Gov. Kathleen Blanco said in a statement last week that she "would support banning cockfighting" but has released no further details. 

On the federal level, cockfighting has been a contentious issue in Washington for years. ABC News reported in 2001 that lobbyists spent over $250,000 to prevent a bill from passing that would make transport of birds for fighting over state and national lines illegal.

Supporters of the bill said then-Senate Majority Leader Trent Lott, R-Miss., was instrumental in preventing it from going to vote by arguing that the states alone should handle the issue.   

President Bush signed the Farm Bill in 2002, which included language to make interstate transport of birds for fighting a federal misdemeanor.

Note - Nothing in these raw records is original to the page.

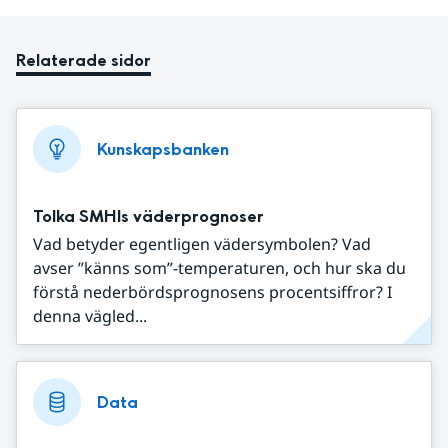
Relaterade sidor
Kunskapsbanken
Tolka SMHIs väderprognoser
Vad betyder egentligen vädersymbolen? Vad
avser ”känns som”-temperaturen, och hur ska du
förstå nederbördsprognosens procentsiffror? I
denna vägled...
Data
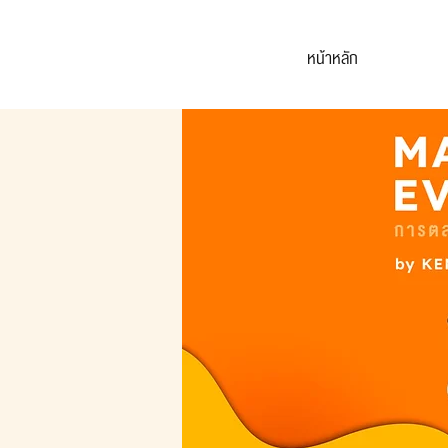
หน้าหลัก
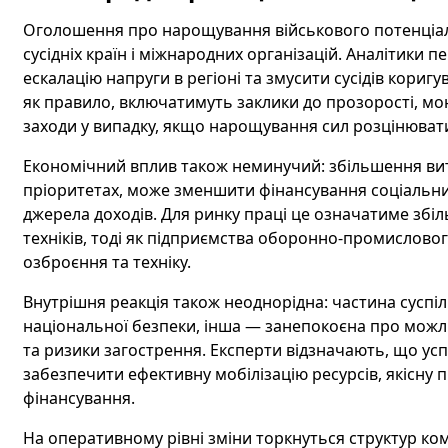
Оголошення про нарощування військового потенціалу
сусідніх країн і міжнародних організацій. Аналітики
ескалацію напруги в регіоні та змусити сусідів кориг
як правило, включатимуть заклики до прозорості, моні
заходи у випадку, якщо нарощування сил розцінювати
Економічний вплив також неминучий: збільшення ви
пріоритетах, може зменшити фінансування соціальни
джерела доходів. Для ринку праці це означатиме збіл
техніків, тоді як підприємства оборонно-промислов
озброєння та техніку.
Внутрішня реакція також неоднорідна: частина суспіл
національної безпеки, інша — занепокоєна про можл
та ризики загострення. Експерти відзначають, що успі
забезпечити ефективну мобілізацію ресурсів, якісну 
фінансування.
На оперативному рівні зміни торкнуться структур ком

When legislation was introduced to increase the penalty to a felony last year, then-House Judiciary Chairman Jim Sensenbrenner, R-Wis., blocked its consideration on the House floor, even though three-fourths of the House had signed on as co-sponsors of the bill, according to the HSUS.  He, like Lott, argued that the states should decide the penalty.

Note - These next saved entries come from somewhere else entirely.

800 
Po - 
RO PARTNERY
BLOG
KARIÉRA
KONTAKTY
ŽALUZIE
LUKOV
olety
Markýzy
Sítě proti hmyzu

On Wednesday, there will be a vote in the House to make the transport of birds across state lines for cockfighting a felony offense.

Animal rights activists say that the federal vote is a crucial one to cut down on the gambling and illegal trafficking of birds that go along with the gruesome sport.

"These are interstate cockfights, catering to interstate business; this is interstate crime," said John Goodwin, Deputy Manager of Animal Fighting Issues for the HSUS.